Metodologicamente, il calcio non è mai stato migliore. I grandi club ormai hanno programmi a tappe, con specialisti per ogni categoria, e si segue un percorso progressivo dai più piccoli fino ai seniores. I giocatori avanzano imparando, in teoria, ciò che corrisponde a ciascuna età ed è noto che la comprensione del gioco deve essere avvicinata alle capacità evolutive dei bambini. Cioè imparare prima dalla relazione me-ball per aumentare gradualmente la difficoltà nei confronti del me-ball-avversario, del me-compagno, dei compagni-avversari, per arrivare alla collettività e alla complessità del calcio 11 contro 11.
Accettiamo, quindi, che a sette anni non si possano pretendere partite con “equilibrio posizionale” ma si debba pretendere che ci siano azioni di una certa creatività individuale. Dribbling, guida, tanto uno contro uno. Un bambino non vede il suo compagno di squadra, vede solo se stesso e il pallone. Sono lui e il suo giocattolo. Il più dotato metterà nei radar anche il suo avversario più diretto. Non è l’età per condividere. È l’era della sperimentazione e della protezione. Allora perché insistiamo affinché giochino dal passaggio o dall’ordine? Perché non lasciamo che prendano la palla e provino qualcosa?

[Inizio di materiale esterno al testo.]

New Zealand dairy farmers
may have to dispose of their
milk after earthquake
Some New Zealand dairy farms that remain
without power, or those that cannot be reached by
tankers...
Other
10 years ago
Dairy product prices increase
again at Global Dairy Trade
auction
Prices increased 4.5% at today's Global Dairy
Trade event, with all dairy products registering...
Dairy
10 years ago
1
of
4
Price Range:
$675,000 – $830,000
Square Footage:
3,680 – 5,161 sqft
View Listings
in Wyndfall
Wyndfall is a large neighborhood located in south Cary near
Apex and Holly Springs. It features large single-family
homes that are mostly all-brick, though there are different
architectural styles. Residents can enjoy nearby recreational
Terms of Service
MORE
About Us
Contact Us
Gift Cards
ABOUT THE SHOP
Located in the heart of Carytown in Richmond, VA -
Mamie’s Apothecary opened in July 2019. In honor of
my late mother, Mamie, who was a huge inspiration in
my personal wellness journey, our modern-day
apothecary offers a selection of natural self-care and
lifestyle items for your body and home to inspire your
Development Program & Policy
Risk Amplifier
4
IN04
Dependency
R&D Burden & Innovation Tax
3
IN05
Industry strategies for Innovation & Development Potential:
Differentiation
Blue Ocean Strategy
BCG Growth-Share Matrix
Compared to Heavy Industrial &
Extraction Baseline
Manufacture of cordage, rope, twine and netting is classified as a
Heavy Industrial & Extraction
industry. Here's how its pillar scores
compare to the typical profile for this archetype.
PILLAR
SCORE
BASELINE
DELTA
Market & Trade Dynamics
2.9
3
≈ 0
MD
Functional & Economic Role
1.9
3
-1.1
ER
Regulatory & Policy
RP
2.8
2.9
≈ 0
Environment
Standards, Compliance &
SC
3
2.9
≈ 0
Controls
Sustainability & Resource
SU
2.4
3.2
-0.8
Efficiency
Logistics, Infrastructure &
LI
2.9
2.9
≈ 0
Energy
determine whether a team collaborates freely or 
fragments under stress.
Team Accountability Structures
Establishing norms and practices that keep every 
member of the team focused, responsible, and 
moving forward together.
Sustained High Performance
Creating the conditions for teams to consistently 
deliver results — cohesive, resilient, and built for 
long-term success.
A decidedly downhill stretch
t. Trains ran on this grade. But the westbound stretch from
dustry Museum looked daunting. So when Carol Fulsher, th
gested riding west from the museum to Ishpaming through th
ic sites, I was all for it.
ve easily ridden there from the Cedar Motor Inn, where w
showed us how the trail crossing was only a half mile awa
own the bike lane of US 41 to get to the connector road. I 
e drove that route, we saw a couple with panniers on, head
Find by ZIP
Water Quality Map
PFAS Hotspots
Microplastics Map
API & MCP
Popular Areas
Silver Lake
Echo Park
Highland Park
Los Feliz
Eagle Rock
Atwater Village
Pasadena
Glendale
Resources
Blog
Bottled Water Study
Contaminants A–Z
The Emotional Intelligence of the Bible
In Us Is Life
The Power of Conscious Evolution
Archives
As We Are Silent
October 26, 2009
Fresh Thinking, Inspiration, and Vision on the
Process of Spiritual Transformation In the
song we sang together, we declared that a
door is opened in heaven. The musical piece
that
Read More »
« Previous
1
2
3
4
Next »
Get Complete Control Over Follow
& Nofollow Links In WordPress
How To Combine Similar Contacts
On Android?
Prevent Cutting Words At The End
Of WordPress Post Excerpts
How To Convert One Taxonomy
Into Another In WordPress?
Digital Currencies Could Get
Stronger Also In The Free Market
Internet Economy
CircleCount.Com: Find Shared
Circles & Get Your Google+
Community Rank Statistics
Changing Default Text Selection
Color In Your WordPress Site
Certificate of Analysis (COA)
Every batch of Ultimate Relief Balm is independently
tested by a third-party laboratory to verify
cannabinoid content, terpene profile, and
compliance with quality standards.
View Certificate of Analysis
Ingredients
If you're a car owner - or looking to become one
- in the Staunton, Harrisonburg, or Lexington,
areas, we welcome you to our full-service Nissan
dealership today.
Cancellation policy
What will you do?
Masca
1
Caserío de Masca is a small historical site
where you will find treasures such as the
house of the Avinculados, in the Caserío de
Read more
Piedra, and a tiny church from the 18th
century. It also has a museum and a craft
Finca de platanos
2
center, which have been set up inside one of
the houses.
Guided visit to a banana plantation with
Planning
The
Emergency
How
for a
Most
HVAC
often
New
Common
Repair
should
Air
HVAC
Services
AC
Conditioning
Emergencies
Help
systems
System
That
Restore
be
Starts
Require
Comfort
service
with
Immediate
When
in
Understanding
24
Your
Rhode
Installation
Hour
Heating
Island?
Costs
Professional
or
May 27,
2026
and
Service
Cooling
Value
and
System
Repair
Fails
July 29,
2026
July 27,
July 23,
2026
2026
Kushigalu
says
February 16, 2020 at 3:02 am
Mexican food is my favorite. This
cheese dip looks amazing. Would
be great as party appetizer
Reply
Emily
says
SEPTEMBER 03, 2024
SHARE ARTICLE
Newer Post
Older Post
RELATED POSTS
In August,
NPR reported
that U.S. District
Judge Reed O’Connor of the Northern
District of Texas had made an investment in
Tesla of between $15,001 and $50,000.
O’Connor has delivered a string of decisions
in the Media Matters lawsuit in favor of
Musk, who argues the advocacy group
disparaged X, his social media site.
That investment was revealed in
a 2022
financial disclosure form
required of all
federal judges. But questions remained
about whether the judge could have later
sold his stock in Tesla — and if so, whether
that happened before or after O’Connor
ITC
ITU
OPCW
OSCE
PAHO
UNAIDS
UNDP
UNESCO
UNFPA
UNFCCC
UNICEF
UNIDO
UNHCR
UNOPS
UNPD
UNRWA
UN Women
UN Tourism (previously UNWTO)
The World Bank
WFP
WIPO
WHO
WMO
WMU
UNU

Non intendo difendere un calcio individualista o senza metodo, sottolineo semplicemente l’interesse a sfruttare una fase biologicamente egoistica del bambino per allenarlo ad azioni tecnico-tattiche volte a risolvere i duelli ed esplorare la sua inventiva. Padroneggiare queste situazioni di base renderà loro più facile capire cosa impareranno quando invecchieranno. Anticipare tattiche complesse non significa andare avanti, ma trasferire la responsabilità al prossimo allenatore.
In quest’epoca di passaggi e di niente scherzi, abbiamo quasi portato all’estinzione i palleggiatori, quei calciatori capaci di sbilanciarsi da soli. Inventare cose. La Spagna di De la Fuente è stata una sorta di ritorno alle origini che ci ha riconciliato, o me, con un calcio in cui l’ampiezza era data soprattutto dalle ali e il flusso offensivo principale era generato dalla sua capacità di minacciare nell’uno contro uno, andando verso l’esterno con Nico oppure verso l’interno con Lamine. È stata una boccata d’aria fresca.
A Maiorca i Blaugrana hanno dato una nuova dimostrazione di creatività e magia. Il tuo libro sta già iniziando a diventare troppo lungo per questi tempi di video rapidi e audio riprodotti a velocità 1.5. Dall’esterno dello stivale sinistro sono arrivati un paio di ottimi assist che, se fossero stati realizzati con la più tradizionale superficie di contatto, quella interna forzata con la gamba non esperta, non sarebbero stati così letali. Sono stati magnifici, spontanei e puntuali.
Ho fermato più di un rondò per eccessivo gioco con l’esterno. Non erano come quello di Lamine, chiarisco. Mi sono sembrati un atto di pigrizia, di inattività sui piedi, una scusa per non orientarsi meglio e vedere tutte le opzioni di passaggio a disposizione. Erano perdite assicurate. Non è mai stata una guerra contro la risorsa tecnica in sé – che è meravigliosa esteticamente e sorprendente tatticamente – ma piuttosto contro l’intenzionalità che le viene data. Alla fine è stata una strizzatina d’occhio a un giocatore che ci ha addirittura regalato un gol in una partita.
Il paradigma classico ci fa insistere affinché i giocatori giochino le partite come vogliamo noi – dalla nostra posizione di allenatori o adulti – e non ci rendiamo conto che il loro modo è spesso altrettanto valido o più valido di quello che avevamo pensato. E ci chiediamo solo quanto sbagliamo quando emerge un super talento che ci sfida con la sua irriverenza e naturalezza. Quanti grandi esterni abbiamo censurato?